→ PROBLEM DESCRIPTION
Starting at the line below holding "14: (547, 187, 1.07)" and stopping at the line holding "25: (561, 69, 1.01)", print every line exactly, both ends included, and leave the rest out.

→ DATA PROVIDED
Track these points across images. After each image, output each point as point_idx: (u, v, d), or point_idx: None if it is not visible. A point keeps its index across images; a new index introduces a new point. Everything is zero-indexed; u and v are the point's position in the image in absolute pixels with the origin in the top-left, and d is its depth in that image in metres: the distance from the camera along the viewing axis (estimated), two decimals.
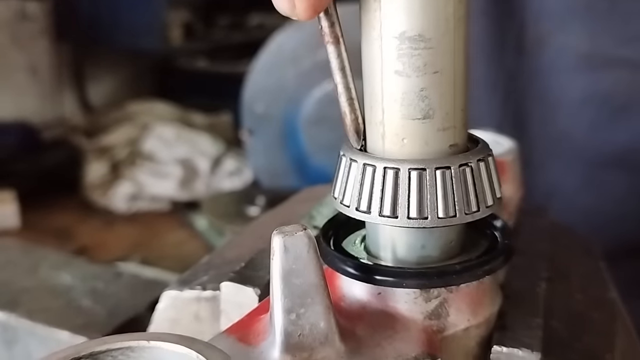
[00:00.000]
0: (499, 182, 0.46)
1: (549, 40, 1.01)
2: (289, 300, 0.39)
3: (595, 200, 1.04)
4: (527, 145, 1.06)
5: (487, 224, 0.49)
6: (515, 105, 1.07)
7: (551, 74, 1.02)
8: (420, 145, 0.43)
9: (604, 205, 1.02)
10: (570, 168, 1.04)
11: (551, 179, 1.07)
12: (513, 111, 1.08)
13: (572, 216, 1.04)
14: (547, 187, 1.07)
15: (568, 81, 1.01)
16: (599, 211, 1.04)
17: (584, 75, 1.00)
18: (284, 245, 0.39)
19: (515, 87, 1.07)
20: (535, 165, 1.07)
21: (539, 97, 1.04)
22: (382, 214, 0.42)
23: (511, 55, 1.06)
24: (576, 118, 1.02)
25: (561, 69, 1.01)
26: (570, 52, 1.00)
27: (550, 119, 1.04)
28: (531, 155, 1.07)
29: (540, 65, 1.03)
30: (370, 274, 0.44)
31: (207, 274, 0.57)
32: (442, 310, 0.45)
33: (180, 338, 0.36)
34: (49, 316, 0.75)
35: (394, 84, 0.42)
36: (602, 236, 1.02)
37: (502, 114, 1.09)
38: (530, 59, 1.04)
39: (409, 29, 0.41)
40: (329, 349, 0.40)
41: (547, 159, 1.07)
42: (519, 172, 0.70)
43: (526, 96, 1.07)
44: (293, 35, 2.05)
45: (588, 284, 0.64)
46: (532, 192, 1.09)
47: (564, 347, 0.50)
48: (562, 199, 1.06)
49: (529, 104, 1.06)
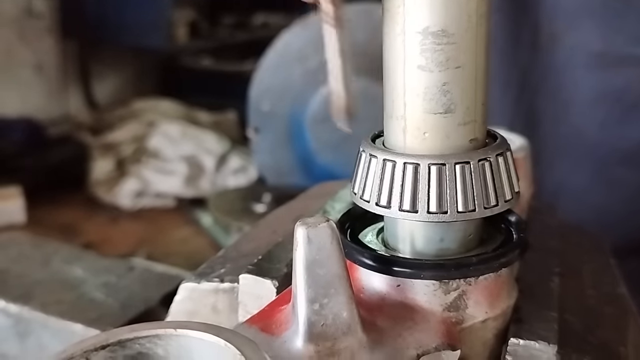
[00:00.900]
0: (517, 177, 0.46)
1: (562, 37, 1.02)
2: (312, 291, 0.40)
3: (605, 198, 1.04)
4: (538, 143, 1.07)
5: (502, 218, 0.50)
6: (527, 102, 1.08)
7: (564, 71, 1.02)
8: (441, 139, 0.43)
9: (614, 203, 1.03)
10: (581, 165, 1.05)
11: (561, 176, 1.08)
12: (525, 108, 1.09)
13: (582, 213, 1.04)
14: (557, 185, 1.08)
15: (581, 79, 1.01)
16: (609, 209, 1.04)
17: (596, 74, 1.00)
18: (307, 237, 0.40)
19: (529, 84, 1.08)
20: (546, 163, 1.07)
21: (552, 95, 1.05)
22: (402, 209, 0.43)
23: (525, 52, 1.06)
24: (588, 116, 1.02)
25: (574, 67, 1.01)
26: (584, 50, 1.00)
27: (562, 116, 1.05)
28: (542, 153, 1.07)
29: (553, 63, 1.04)
30: (389, 266, 0.45)
31: (224, 266, 0.58)
32: (460, 302, 0.45)
33: (208, 326, 0.37)
34: (62, 309, 0.75)
35: (416, 78, 0.43)
36: (611, 233, 1.02)
37: (514, 111, 1.09)
38: (543, 56, 1.05)
39: (432, 24, 0.42)
40: (351, 338, 0.40)
41: (557, 156, 1.07)
42: (530, 169, 0.71)
43: (539, 93, 1.07)
44: (300, 34, 2.06)
45: (599, 279, 0.65)
46: (541, 189, 1.10)
47: (579, 340, 0.50)
48: (571, 196, 1.07)
49: (541, 102, 1.07)
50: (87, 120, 3.17)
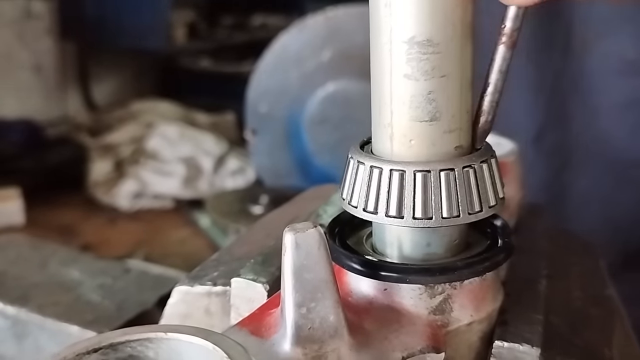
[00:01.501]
0: (502, 183, 0.47)
1: (595, 44, 1.03)
2: (300, 295, 0.41)
3: (633, 202, 1.06)
4: (569, 146, 1.08)
5: (488, 222, 0.51)
6: (558, 106, 1.09)
7: (596, 77, 1.04)
8: (427, 147, 0.44)
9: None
10: (609, 170, 1.06)
11: (591, 179, 1.09)
12: (556, 113, 1.10)
13: (610, 217, 1.06)
14: (585, 187, 1.09)
15: (612, 85, 1.03)
16: (636, 211, 1.06)
17: (628, 80, 1.02)
18: (295, 242, 0.41)
19: (560, 88, 1.09)
20: (576, 165, 1.09)
21: (582, 100, 1.06)
22: (389, 215, 0.44)
23: (558, 56, 1.07)
24: (618, 121, 1.04)
25: (606, 73, 1.03)
26: (616, 57, 1.02)
27: (592, 121, 1.06)
28: (572, 157, 1.09)
29: (585, 68, 1.05)
30: (376, 270, 0.46)
31: (217, 270, 0.59)
32: (446, 305, 0.46)
33: (197, 330, 0.38)
34: (58, 311, 0.76)
35: (402, 87, 0.44)
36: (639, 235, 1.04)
37: (545, 115, 1.10)
38: (575, 61, 1.06)
39: (418, 34, 0.42)
40: (338, 341, 0.41)
41: (586, 160, 1.09)
42: (519, 173, 0.72)
43: (570, 98, 1.08)
44: (297, 36, 2.07)
45: (587, 281, 0.66)
46: (571, 190, 1.11)
47: (564, 342, 0.51)
48: (600, 200, 1.08)
49: (571, 106, 1.08)
50: (86, 122, 3.18)
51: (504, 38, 0.44)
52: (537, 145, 1.10)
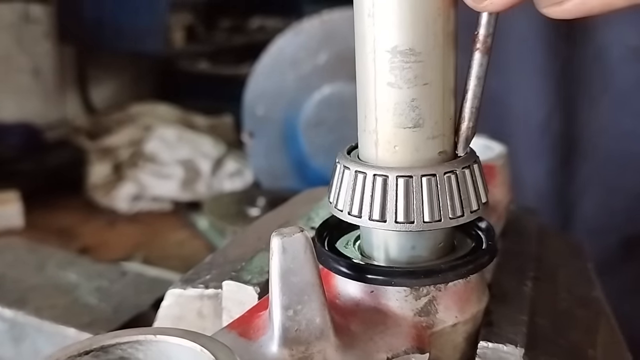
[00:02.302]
0: (485, 188, 0.48)
1: (596, 32, 1.04)
2: (286, 298, 0.42)
3: (634, 186, 1.07)
4: (574, 134, 1.09)
5: (473, 225, 0.52)
6: (565, 93, 1.10)
7: (598, 65, 1.05)
8: (411, 152, 0.45)
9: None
10: (610, 155, 1.07)
11: (594, 165, 1.10)
12: (563, 99, 1.11)
13: (611, 200, 1.07)
14: (588, 172, 1.10)
15: (614, 72, 1.03)
16: (638, 197, 1.07)
17: (630, 67, 1.03)
18: (282, 246, 0.42)
19: (567, 75, 1.10)
20: (579, 152, 1.10)
21: (586, 86, 1.07)
22: (372, 218, 0.45)
23: (564, 44, 1.08)
24: (619, 108, 1.05)
25: (608, 61, 1.03)
26: (619, 44, 1.03)
27: (594, 107, 1.07)
28: (577, 143, 1.10)
29: (587, 57, 1.06)
30: (363, 273, 0.47)
31: (209, 272, 0.60)
32: (431, 307, 0.47)
33: (185, 332, 0.39)
34: (56, 313, 0.77)
35: (386, 94, 0.45)
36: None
37: (554, 102, 1.11)
38: (578, 49, 1.07)
39: (401, 43, 0.44)
40: (324, 343, 0.42)
41: (590, 146, 1.10)
42: (508, 176, 0.73)
43: (576, 85, 1.09)
44: (293, 39, 2.08)
45: (574, 283, 0.67)
46: (576, 176, 1.12)
47: (548, 342, 0.52)
48: (601, 184, 1.09)
49: (577, 93, 1.09)
50: (85, 125, 3.19)
51: (478, 44, 0.45)
52: (545, 132, 1.11)
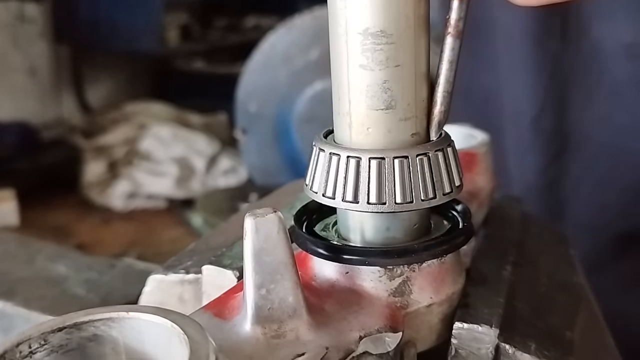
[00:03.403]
0: (460, 171, 0.48)
1: (590, 29, 1.04)
2: (259, 277, 0.42)
3: (629, 179, 1.07)
4: (566, 130, 1.10)
5: (451, 208, 0.52)
6: (557, 89, 1.10)
7: (592, 61, 1.05)
8: (383, 134, 0.46)
9: (635, 185, 1.06)
10: (603, 150, 1.08)
11: (587, 161, 1.11)
12: (555, 95, 1.11)
13: (605, 196, 1.08)
14: (581, 168, 1.11)
15: (608, 69, 1.04)
16: (630, 191, 1.07)
17: (624, 63, 1.03)
18: (255, 226, 0.42)
19: (559, 72, 1.10)
20: (572, 148, 1.10)
21: (579, 83, 1.08)
22: (345, 200, 0.46)
23: (555, 42, 1.09)
24: (612, 103, 1.05)
25: (601, 58, 1.04)
26: (612, 41, 1.03)
27: (587, 103, 1.08)
28: (569, 139, 1.10)
29: (581, 53, 1.07)
30: (337, 254, 0.47)
31: (191, 259, 0.60)
32: (405, 288, 0.48)
33: (157, 310, 0.39)
34: (44, 304, 0.77)
35: (359, 77, 0.45)
36: (635, 215, 1.05)
37: (545, 98, 1.12)
38: (572, 46, 1.07)
39: (372, 25, 0.44)
40: (297, 321, 0.43)
41: (583, 142, 1.10)
42: (491, 163, 0.73)
43: (568, 81, 1.10)
44: (285, 35, 2.09)
45: (555, 269, 0.67)
46: (568, 172, 1.13)
47: (525, 324, 0.52)
48: (594, 179, 1.10)
49: (569, 89, 1.10)
50: (80, 124, 3.20)
51: (450, 29, 0.45)
52: (536, 128, 1.12)
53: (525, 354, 0.48)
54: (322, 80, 2.02)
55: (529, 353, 0.48)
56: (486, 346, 0.48)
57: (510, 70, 1.15)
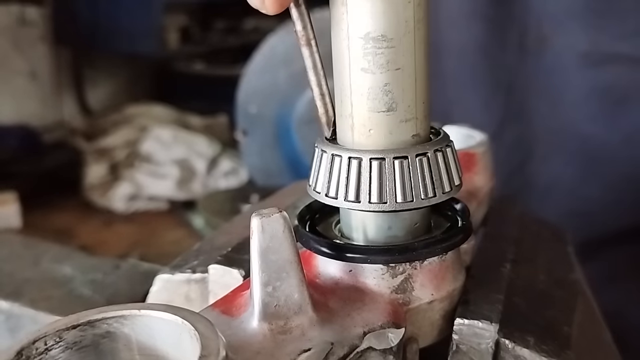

→ SOLUTION TO THE EXERCISE
14: (547, 187, 1.07)
15: (568, 81, 1.01)
16: (599, 211, 1.04)
17: (584, 75, 1.00)
18: (284, 245, 0.39)
19: (515, 87, 1.07)
20: (535, 165, 1.07)
21: (539, 97, 1.04)
22: (382, 214, 0.42)
23: (511, 55, 1.06)
24: (576, 118, 1.02)
25: (561, 69, 1.01)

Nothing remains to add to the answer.